Analysis: Section 28A was introduced with effect from 18.7.2013 and, as finally enacted, the recovery mechanism read with Section 220 of the Income-tax Act, 1961 could be invoked for recovery of amounts due. However, the power to levy interest is substantive in character, not merely procedural. The Court also held that the Interest Act, 1978 preserves the power to award interest on equitable considerations where money due is withheld, and that amounts recovered by SEBI are public monies credited to the Consolidated Fund of India. The recovery machinery therefore could not be used to impose interest retrospectively for a period anterior to the statutory basis, though equitable interest was not excluded as a general principle.

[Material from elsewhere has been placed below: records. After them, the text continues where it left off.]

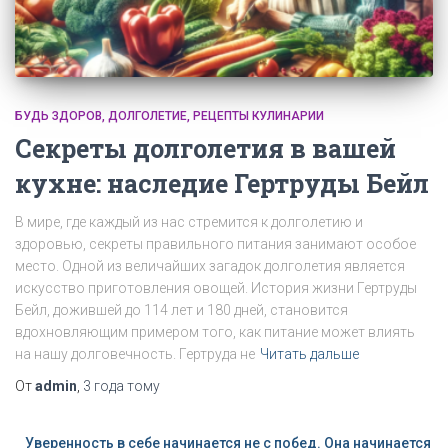
БУДЬ ЗДОРОВ
ДОЛГОЛЕТИЕ
РЕЦЕПТЫ КУЛИНАРИИ
Секреты долголетия в вашей
кухне: наследие Гертруды Бейл
В мире, где каждый из нас стремится к долголетию и
здоровью, секреты правильного питания занимают особое
место. Одной из величайших загадок долголетия является
искусство приготовления овощей. История жизни Гертруды
Бейл, дожившей до 114 лет и 180 дней, становится
вдохновляющим примером того, как питание может влиять
на нашу долговечность. Гертруда не
Читать дальше
От
admin
,
3 года
тому
Уверенность в себе начинается не с побед. Она начинается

Conclusion: Interest under Section 28A read with Section 220(2) of the Income-tax Act, 1961 was chargeable only prospectively, and the Tribunal was wrong in denying interest from the date the penalty became due. The penalty appeals were allowed in part in favour of Revenue.
Issue (ii): Whether the disgorgement order dated 21.7.2009, which directed payment of the quantified unlawful gain and stipulated a further restraint in default, also carried an implied liability to pay future interest till actual payment.
Analysis: The disgorgement order expressly quantified interest only up to the date of the order and imposed a specific consequence for default, namely a further seven-year market debarment. The Court compared this order with other orders of the same whole-time member where future interest was expressly directed and noted that such language was absent here. On the facts, the order could not be expanded by implication to add future interest, and the later recovery demand was therefore unsupported to that extent.
Conclusion: No future interest was payable on the disgorgement amount beyond the interest already quantified in the order dated 21.7.2009, and the disgorgement appeal was allowed in favour of the appellants.
Final Conclusion: The common judgment upheld prospective statutory recovery of interest in the penalty matters, but set aside the demand for further interest in the disgorgement matter because the original order did not impose such liability.
Ratio Decidendi: Interest is a substantive liability and cannot be retrospectively imposed in the absence of a clear statutory basis, while an order of disgorgement cannot be enlarged by implication to create a further obligation to pay future interest when the order itself confines the relief and prescribes a different consequence for default.